Last Tuesday, the Domestic Violence and Victim Support Unit (DOVVSU) of the Ghana Police Service launched its 20th anniversary celebration.
Commemorating the anniversary of such an important unit is good for many reasons one of which, of course, is to evaluate the performance of the personnel since its inception.
Being a human institution, of course, there are bound to be challenges which such occasions offer responses to when these are highlighted appropriately.
Such an occasion also enables us to let people know about the existence of such a unit, appreciate its work and how to interact with it.
For some Ghanaians, it is just one of the offices in the police stations; its special role unknown to them.
It is auspicious that the launch is taking place now, a time when defilement and rape cases have not subsided although we are unable to adduce statistics to that effect.
Indeed in the past year, the media have highlighted stories about fathers impregnating their daughters as well teachers raping their students. Perpetrators of such crimes have had to use force to have their way, the outcome being depression.

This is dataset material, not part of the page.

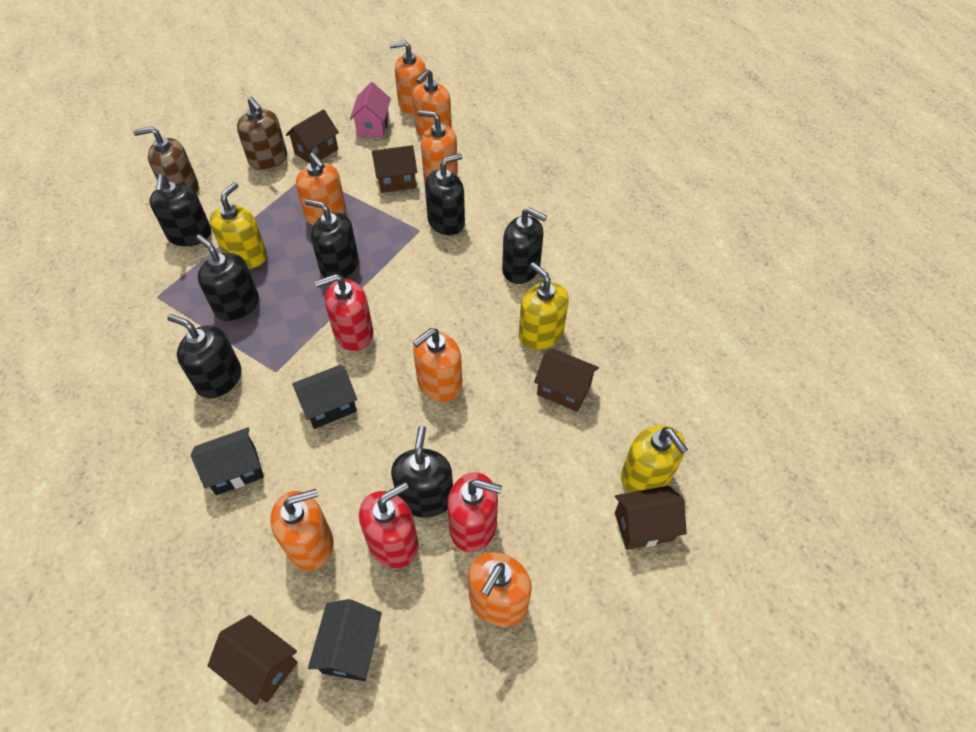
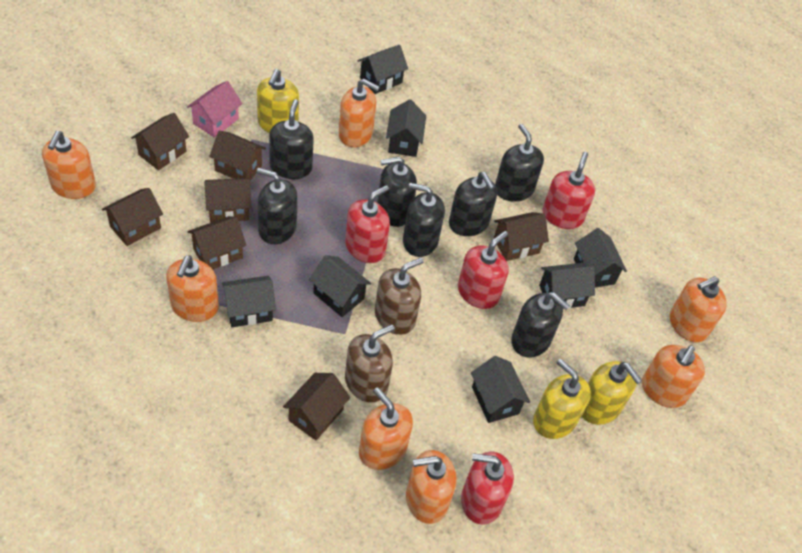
black house: 3 -> 7
brown house: 5 -> 7
red soap dispenser: 3 -> 4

Instances of husbands assaulting their wives or vice versa have also been common too. Fatalities have been associated with some cases of domestic violence.
As noted earlier, such issues are matters of law and so the extent to which DOVVSU personnel can act is limited by the prevailing laws of the land.

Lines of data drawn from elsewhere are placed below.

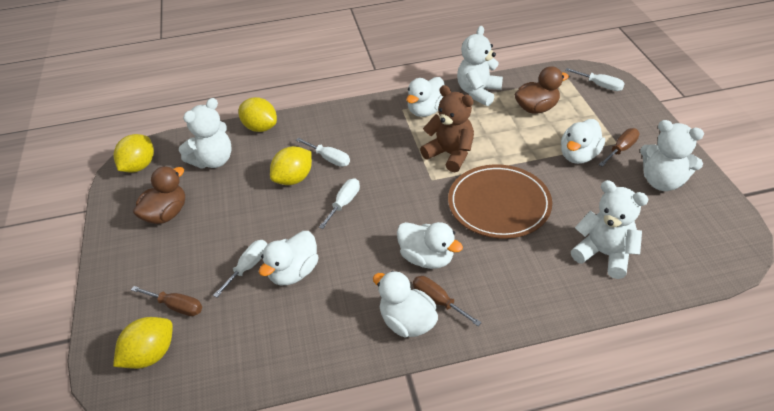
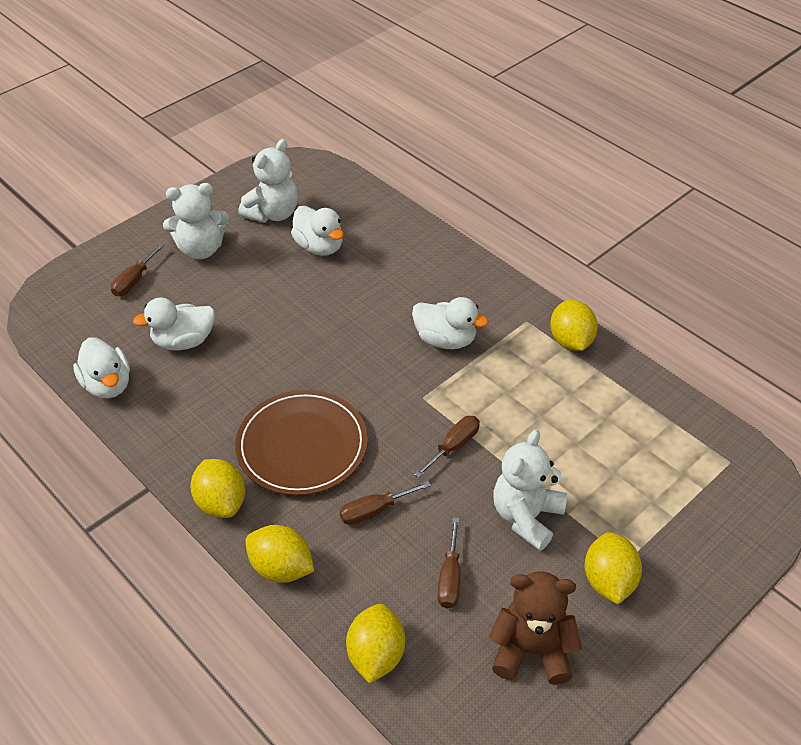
brown duck: 2 -> 0
brown screwdriver: 3 -> 4
white duck: 5 -> 4
white screwdriver: 4 -> 0
white teddy bear: 4 -> 3
yellow lemon: 4 -> 5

Members of the public expect so much from personnel when cases are reported to them for action but all these are dependent on the outcome of the investigations conducted prior to suspects being put before courts of competent jurisdiction. Members of the public hardly provide the necessary support in terms of evidence to assist investigations.
Cultural interferences and even ignorance on the part of family elders and opinion leaders have all conspired to make the work of DOVVSU rather difficult.

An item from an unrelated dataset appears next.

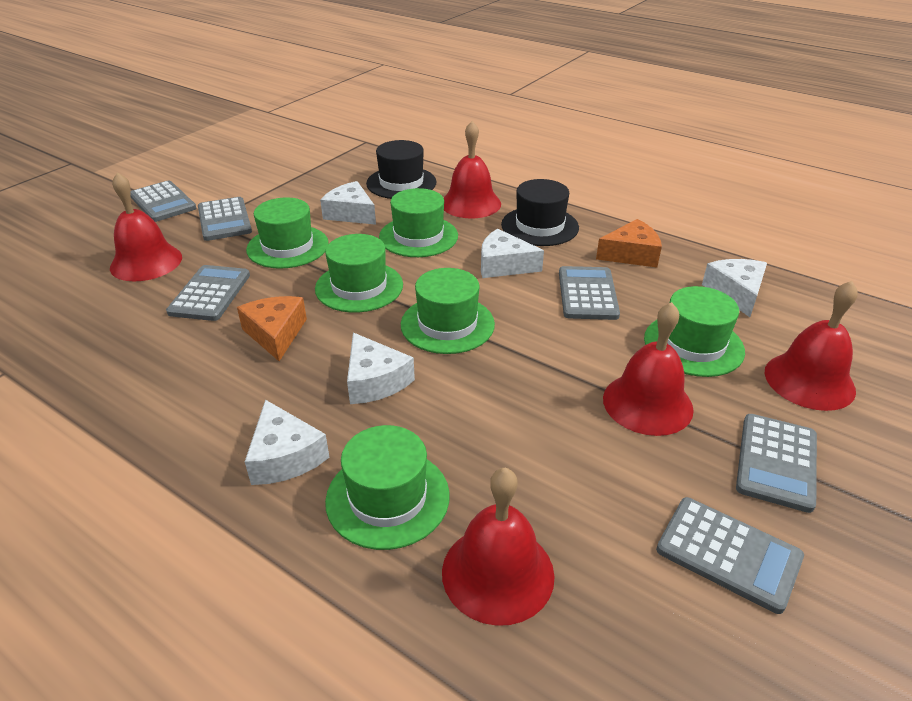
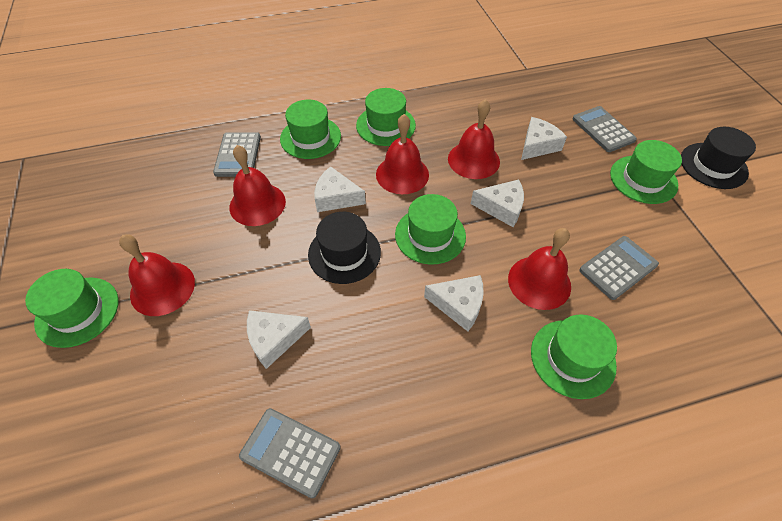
grey calculator: 6 -> 4
orange cheese: 2 -> 0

Many Ghanaians do not understand the position of the law on such crimes: defilement and rape which under the circumstances are not cases which should be handled at home have in many instances had elders asking for them to be handed over to them for management. Those with evidence to suggest they have committed rape and defilement must be brought before the law. That is the position of the law.
We cannot associate ourselves with those who after committing such crimes turn to elders and opinion leaders for intervention.
DOVVSU personnel have under the challenging circumstances made a difference although the balance sheet might state so. Many cases have gone cold because of the difficulties in getting incriminating evidence.
Rape and defilement victims have in some instances washed off incriminating traces of semen and, therefore, making it almost impossible to proceed with investigations that can stand the rigours of court procedures.
The need to educate members of the public and even female pupils and students on how to deal with predating adult males, the aftermath of rape and defilement, should not be overlooked.
DOVVSU even as you celebrate the landmark, we say there is more room for improvement from your end and the controllers of the state kitty.